◆ **About this exercise**
Everything from the line holding "99.58 | 0.00 |" through the last line below is needed; please reproduce those lines exactly, adding nothing.

◆ **Entries shown**
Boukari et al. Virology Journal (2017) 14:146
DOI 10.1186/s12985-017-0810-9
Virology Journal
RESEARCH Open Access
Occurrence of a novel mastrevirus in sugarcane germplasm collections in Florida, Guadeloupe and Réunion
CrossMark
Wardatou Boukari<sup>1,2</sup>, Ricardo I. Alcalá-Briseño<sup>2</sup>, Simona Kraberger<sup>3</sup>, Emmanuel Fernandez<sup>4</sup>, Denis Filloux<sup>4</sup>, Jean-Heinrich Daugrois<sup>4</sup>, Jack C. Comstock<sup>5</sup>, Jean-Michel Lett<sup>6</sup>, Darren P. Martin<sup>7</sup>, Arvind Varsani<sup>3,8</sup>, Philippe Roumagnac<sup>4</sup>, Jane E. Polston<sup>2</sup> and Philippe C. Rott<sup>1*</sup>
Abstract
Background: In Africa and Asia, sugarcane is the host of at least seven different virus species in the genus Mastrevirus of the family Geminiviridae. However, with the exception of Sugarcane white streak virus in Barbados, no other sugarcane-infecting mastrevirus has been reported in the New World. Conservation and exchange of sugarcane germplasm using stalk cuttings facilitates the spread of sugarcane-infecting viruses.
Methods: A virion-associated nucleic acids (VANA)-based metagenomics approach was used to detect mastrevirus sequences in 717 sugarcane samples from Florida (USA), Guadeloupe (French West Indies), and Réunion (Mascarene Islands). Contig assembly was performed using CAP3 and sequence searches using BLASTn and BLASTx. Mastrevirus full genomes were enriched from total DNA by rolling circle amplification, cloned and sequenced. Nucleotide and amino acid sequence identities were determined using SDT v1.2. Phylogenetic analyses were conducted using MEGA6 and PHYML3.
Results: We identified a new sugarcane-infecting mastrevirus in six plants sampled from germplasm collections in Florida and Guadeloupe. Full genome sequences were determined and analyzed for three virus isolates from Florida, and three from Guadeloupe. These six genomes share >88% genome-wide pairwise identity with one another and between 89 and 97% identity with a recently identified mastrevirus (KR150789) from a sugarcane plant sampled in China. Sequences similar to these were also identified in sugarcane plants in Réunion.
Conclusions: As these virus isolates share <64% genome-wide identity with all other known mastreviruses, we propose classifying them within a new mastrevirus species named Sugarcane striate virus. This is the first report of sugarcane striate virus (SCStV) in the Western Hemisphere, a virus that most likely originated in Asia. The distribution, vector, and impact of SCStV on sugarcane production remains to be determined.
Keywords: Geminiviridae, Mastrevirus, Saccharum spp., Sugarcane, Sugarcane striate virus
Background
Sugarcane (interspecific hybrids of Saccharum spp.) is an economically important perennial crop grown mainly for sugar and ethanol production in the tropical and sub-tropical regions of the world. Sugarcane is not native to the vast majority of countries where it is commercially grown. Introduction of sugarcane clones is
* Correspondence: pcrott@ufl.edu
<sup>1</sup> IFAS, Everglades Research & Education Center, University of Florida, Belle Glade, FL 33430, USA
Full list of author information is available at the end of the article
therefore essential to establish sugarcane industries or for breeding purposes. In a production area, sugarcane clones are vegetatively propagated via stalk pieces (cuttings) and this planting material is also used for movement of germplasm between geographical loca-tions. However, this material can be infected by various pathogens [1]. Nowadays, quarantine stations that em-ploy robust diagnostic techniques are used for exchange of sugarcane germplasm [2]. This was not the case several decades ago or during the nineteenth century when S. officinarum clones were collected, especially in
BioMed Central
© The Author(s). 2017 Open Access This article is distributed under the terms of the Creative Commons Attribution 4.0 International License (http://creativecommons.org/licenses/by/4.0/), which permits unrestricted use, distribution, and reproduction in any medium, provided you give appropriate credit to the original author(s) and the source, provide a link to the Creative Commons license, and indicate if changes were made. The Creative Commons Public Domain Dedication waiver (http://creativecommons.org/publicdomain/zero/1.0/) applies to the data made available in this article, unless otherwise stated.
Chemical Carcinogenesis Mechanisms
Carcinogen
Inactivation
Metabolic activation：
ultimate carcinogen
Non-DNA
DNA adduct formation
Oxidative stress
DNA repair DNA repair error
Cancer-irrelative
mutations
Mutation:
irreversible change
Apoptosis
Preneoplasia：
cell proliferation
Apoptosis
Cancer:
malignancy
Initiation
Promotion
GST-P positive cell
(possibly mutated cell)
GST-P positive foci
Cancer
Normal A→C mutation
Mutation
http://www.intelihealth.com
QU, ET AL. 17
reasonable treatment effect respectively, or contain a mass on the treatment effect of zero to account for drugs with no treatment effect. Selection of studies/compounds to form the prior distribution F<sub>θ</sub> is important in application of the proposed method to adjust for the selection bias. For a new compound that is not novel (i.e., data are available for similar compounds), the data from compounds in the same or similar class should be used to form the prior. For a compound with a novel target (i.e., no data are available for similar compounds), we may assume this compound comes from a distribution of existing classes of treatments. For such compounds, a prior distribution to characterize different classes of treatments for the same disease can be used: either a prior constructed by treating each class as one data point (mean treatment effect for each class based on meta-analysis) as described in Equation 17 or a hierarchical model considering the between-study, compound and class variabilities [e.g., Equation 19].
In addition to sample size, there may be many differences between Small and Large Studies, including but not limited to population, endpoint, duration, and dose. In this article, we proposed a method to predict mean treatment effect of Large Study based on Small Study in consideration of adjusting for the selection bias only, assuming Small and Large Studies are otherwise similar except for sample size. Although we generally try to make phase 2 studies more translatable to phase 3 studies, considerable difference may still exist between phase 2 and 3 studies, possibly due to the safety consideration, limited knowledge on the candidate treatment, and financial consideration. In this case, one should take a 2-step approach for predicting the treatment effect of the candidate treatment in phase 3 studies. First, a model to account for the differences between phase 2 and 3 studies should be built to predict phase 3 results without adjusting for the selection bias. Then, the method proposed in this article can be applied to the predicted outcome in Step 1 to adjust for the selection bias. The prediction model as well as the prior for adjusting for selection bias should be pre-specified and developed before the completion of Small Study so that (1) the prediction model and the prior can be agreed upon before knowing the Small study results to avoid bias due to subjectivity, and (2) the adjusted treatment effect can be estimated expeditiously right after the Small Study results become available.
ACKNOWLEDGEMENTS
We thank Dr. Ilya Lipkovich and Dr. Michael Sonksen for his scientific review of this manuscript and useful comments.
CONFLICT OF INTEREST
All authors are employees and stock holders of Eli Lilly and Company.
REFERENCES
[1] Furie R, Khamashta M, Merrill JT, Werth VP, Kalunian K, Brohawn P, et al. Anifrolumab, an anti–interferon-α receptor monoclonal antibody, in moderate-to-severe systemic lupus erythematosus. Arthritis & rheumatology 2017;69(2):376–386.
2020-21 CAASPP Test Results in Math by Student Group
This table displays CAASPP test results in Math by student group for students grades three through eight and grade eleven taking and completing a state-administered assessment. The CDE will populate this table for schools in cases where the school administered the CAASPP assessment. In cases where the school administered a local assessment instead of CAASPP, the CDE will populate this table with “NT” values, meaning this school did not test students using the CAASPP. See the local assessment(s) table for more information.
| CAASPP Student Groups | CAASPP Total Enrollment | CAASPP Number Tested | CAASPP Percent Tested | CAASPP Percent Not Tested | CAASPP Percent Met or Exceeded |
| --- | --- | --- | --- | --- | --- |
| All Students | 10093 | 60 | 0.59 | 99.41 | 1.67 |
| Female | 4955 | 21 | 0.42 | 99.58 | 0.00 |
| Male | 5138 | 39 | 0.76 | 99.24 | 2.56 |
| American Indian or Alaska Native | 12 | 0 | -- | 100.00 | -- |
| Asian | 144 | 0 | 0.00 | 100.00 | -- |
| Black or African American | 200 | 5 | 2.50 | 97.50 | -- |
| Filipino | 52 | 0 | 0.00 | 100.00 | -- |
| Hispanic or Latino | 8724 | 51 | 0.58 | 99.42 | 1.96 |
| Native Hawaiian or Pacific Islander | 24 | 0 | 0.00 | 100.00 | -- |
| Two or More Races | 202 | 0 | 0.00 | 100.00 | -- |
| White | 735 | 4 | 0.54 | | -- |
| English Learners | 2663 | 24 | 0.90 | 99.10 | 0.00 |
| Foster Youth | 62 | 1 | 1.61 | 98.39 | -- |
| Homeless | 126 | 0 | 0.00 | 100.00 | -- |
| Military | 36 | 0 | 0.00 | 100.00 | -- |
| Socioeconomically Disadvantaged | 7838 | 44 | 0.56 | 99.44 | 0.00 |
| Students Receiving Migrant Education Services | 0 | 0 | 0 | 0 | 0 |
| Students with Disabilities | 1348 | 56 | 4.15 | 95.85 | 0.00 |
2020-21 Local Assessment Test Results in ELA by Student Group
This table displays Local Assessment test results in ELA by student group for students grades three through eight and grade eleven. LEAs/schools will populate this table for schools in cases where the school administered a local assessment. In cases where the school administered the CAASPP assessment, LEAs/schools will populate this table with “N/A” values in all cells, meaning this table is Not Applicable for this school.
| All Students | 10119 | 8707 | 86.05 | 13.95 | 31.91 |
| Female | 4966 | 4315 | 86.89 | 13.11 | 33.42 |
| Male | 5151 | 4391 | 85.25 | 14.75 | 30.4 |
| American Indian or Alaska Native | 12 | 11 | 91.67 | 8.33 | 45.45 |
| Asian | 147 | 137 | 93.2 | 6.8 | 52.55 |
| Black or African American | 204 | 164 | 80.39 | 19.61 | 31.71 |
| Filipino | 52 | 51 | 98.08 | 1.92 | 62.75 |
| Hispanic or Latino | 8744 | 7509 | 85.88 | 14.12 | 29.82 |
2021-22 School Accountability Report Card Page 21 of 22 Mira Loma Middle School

◆ **Answer below**
| Female | 4955 | 21 | 0.42 | 99.58 | 0.00 |
| Male | 5138 | 39 | 0.76 | 99.24 | 2.56 |
| American Indian or Alaska Native | 12 | 0 | -- | 100.00 | -- |
| Asian | 144 | 0 | 0.00 | 100.00 | -- |
| Black or African American | 200 | 5 | 2.50 | 97.50 | -- |
| Filipino | 52 | 0 | 0.00 | 100.00 | -- |
| Hispanic or Latino | 8724 | 51 | 0.58 | 99.42 | 1.96 |
| Native Hawaiian or Pacific Islander | 24 | 0 | 0.00 | 100.00 | -- |
| Two or More Races | 202 | 0 | 0.00 | 100.00 | -- |
| White | 735 | 4 | 0.54 | | -- |
| English Learners | 2663 | 24 | 0.90 | 99.10 | 0.00 |
| Foster Youth | 62 | 1 | 1.61 | 98.39 | -- |
| Homeless | 126 | 0 | 0.00 | 100.00 | -- |
| Military | 36 | 0 | 0.00 | 100.00 | -- |
| Socioeconomically Disadvantaged | 7838 | 44 | 0.56 | 99.44 | 0.00 |
| Students Receiving Migrant Education Services | 0 | 0 | 0 | 0 | 0 |
| Students with Disabilities | 1348 | 56 | 4.15 | 95.85 | 0.00 |
2020-21 Local Assessment Test Results in ELA by Student Group
This table displays Local Assessment test results in ELA by student group for students grades three through eight and grade eleven. LEAs/schools will populate this table for schools in cases where the school administered a local assessment. In cases where the school administered the CAASPP assessment, LEAs/schools will populate this table with “N/A” values in all cells, meaning this table is Not Applicable for this school.
| All Students | 10119 | 8707 | 86.05 | 13.95 | 31.91 |
| Female | 4966 | 4315 | 86.89 | 13.11 | 33.42 |
| Male | 5151 | 4391 | 85.25 | 14.75 | 30.4 |
| American Indian or Alaska Native | 12 | 11 | 91.67 | 8.33 | 45.45 |
| Asian | 147 | 137 | 93.2 | 6.8 | 52.55 |
| Black or African American | 204 | 164 | 80.39 | 19.61 | 31.71 |
| Filipino | 52 | 51 | 98.08 | 1.92 | 62.75 |
| Hispanic or Latino | 8744 | 7509 | 85.88 | 14.12 | 29.82 |
2021-22 School Accountability Report Card Page 21 of 22 Mira Loma Middle School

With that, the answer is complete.